Mowing the grass wasn't quite as bad when you knew you could perform this kind of heroics on it afterward.
The way Eskimos discern the many textures of snow, and corporate executives, the subtlest status message of office size and placement, so kids mark the development of their baseball skills according to the grass on which they play.
AS the youngest at the local playground, my friends and I were relegated to a cramped corner lot. Right field was a fringe of tall grass and weeds that sloped down toward the Boston & Maine railroad tracks. By declaration, balls hit there were automatic outs; once, chasing such an errant hit, I stumbled into a nest of wasps.
In early spring, we watched the playgrounds like farmers, for that ecstatic moment when the mud was dry and a surge of green appeared on the ground.
At 9 came the Little League minors and a stony, threadbare diamond, with bases stuck in makeshift fashion two-thirds of the way down the adult-sized baselines. On windy days, everyone pulled their brims (curved Willie Mays-style, of course) down low to keep the sand out of their eyes. You didn't slide if you could possibly avoid it.
The next year I made the majors, attaining not just a real uniform (worn proudly to school on game days), but a regulation Little League field as well. The grass was clumpy and coarse, but at least you could tell where it stopped and the base path began.

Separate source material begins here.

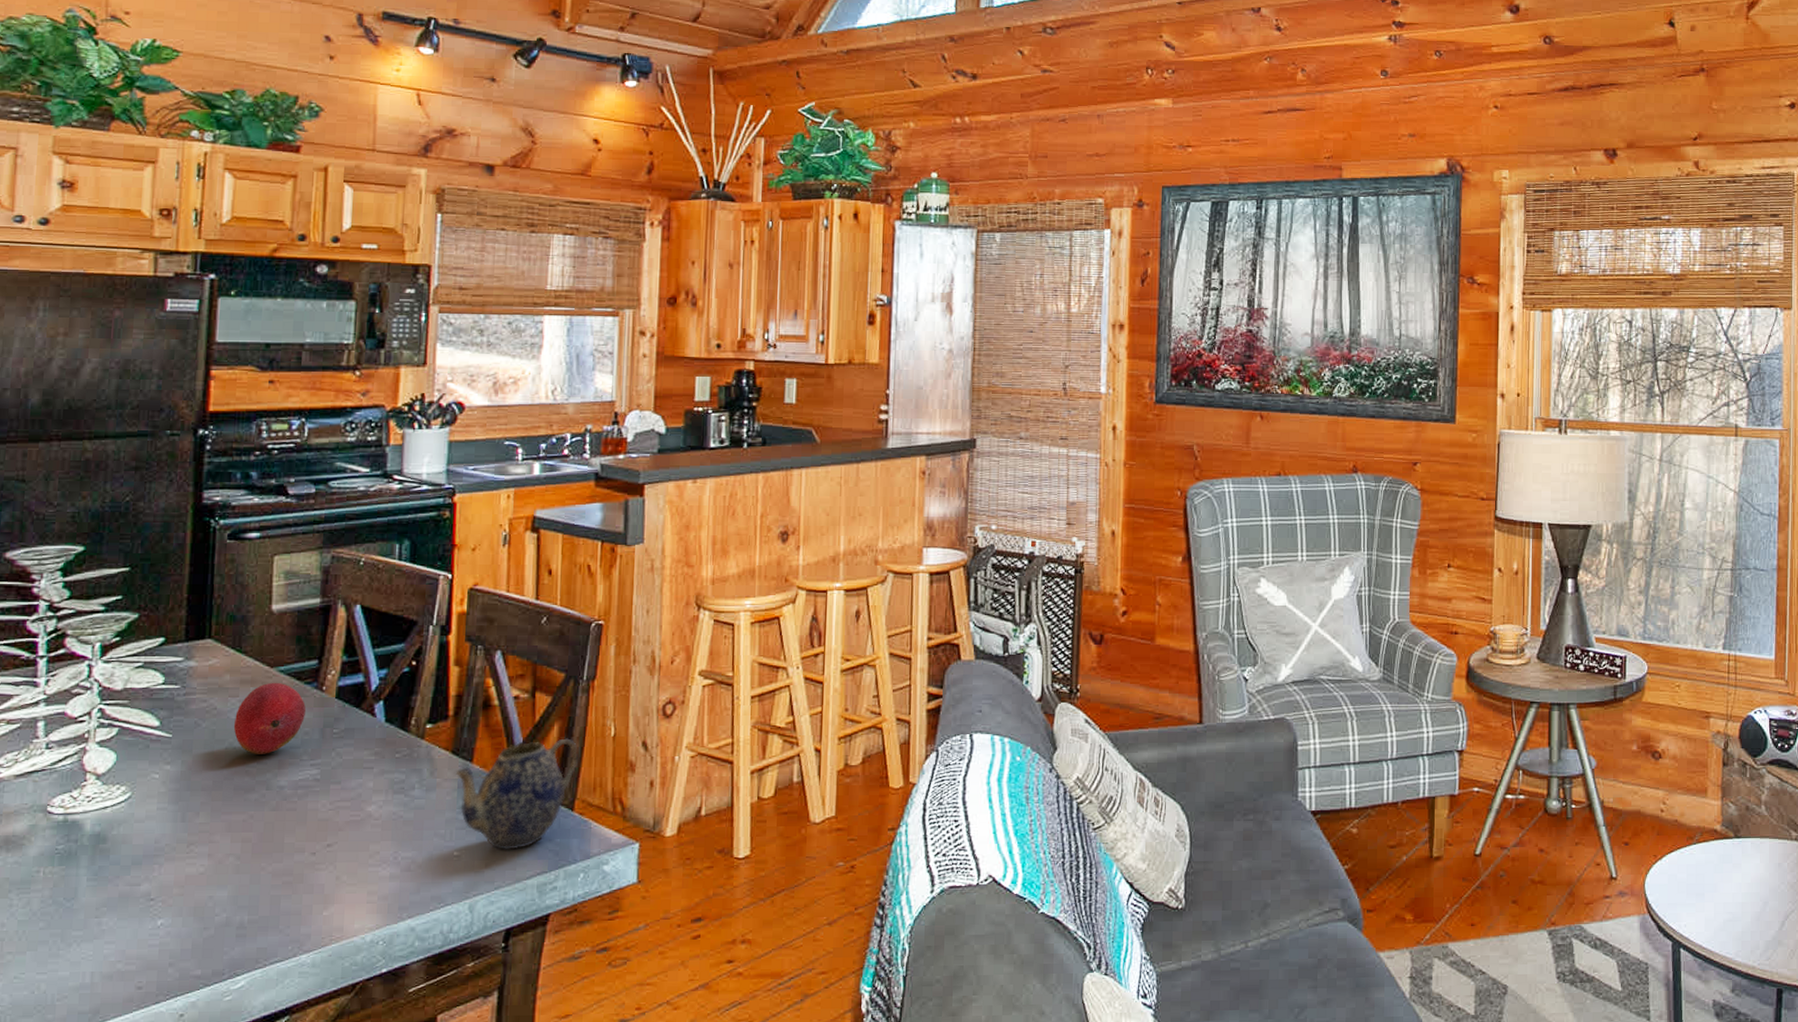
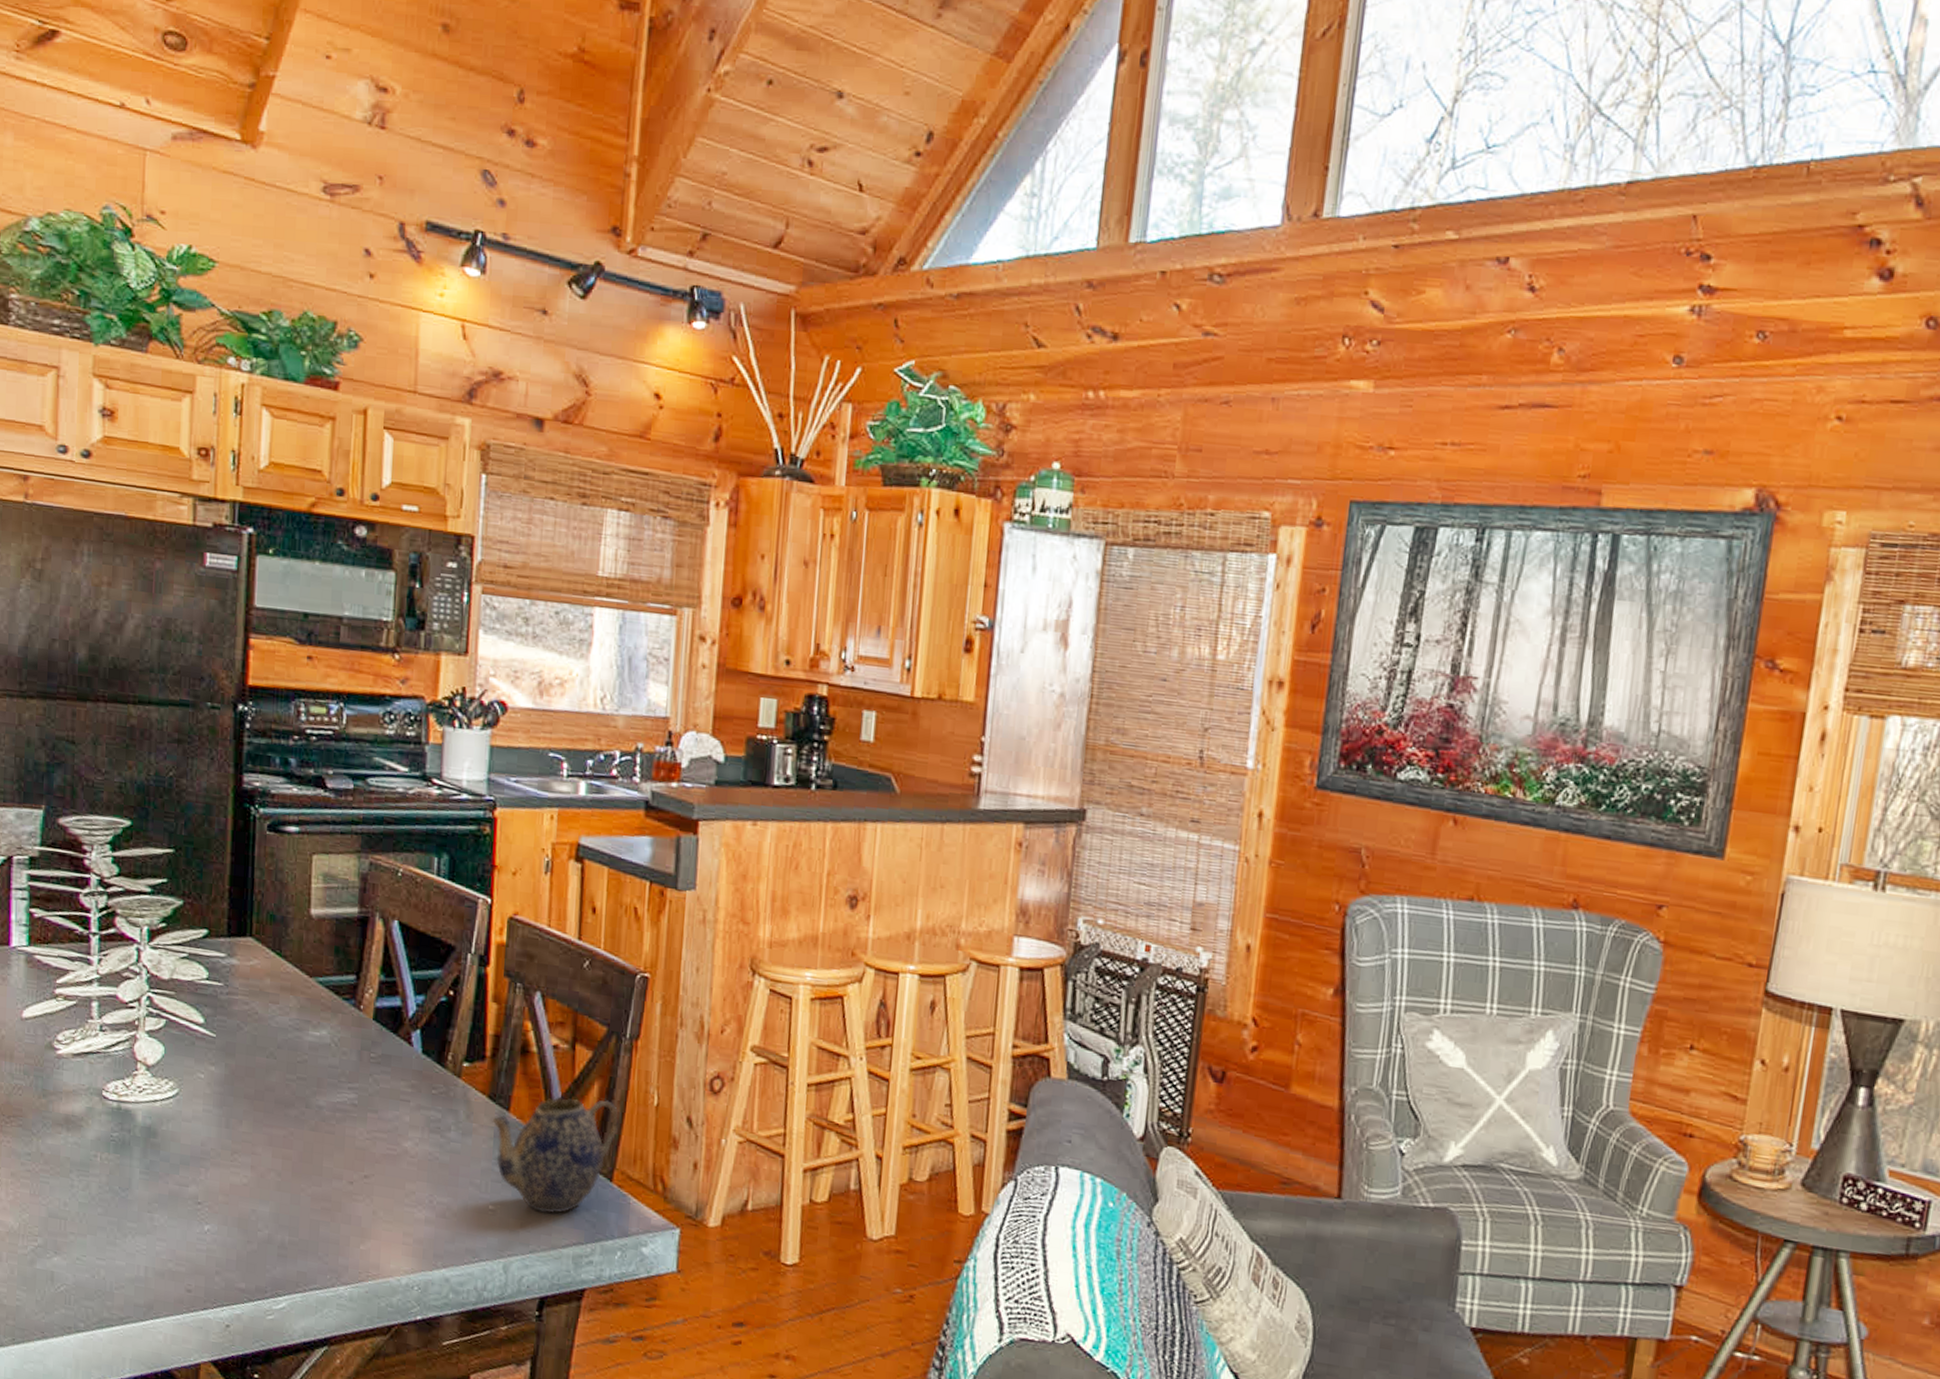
fruit: present [233,682,307,754] -> none [274,993,345,1070]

Later, the All-Star team traveled to a tony suburban field as groomed and lush as the country clubs where we caddied in the summer. One almost expected servants to appear with orange slices between innings.
And so it went, each successive field a kind of measure of achievement. At the end of this progression, looming - in my case - ever more distant as life steered me down other paths, was Fenway Park, the object of so much cloying rhapsody and deserving every word of it.
Actually, people didn't talk about Fenway as a ``jewel'' much back then. That didn't come until the new antiseptic stadiums made its charms more apparent. But to a little boy, Fenway's grass did seem utterly splendid, a form of aristocracy to which, in the best American fashion, anyone could aspire. (Best of all, nobody would ever ask you to mow it.)
Artificial grass has no part in this. It has no more roots in memory than in the ground. The world it connects to is not that of human experience or natural process but of accountancy and financial calculation. Not to overstate the case, it is nevertheless true that dictators endeavor to cut people off from their memories, their sense of what and where they have been.
We need baseball on grass because it is part of our identity. It connects us at several levels to the children that we were, and little boys to the adulthood they can envision for themselves. A curious thing, this ``progress'' that separates people from what is important to them - makes us wish things were more the way they used to be.
In a just world, every owner of a professional sports team who inflicts a nylon playing surface upon players and fans would be required by law to carpet his own front lawn in like fashion. And his car. And his board room. And the greens at his country club.
But perhaps we can appeal to their better instincts. If we can send a man to the moon, surely we can have ballparks with good old-fashioned grass.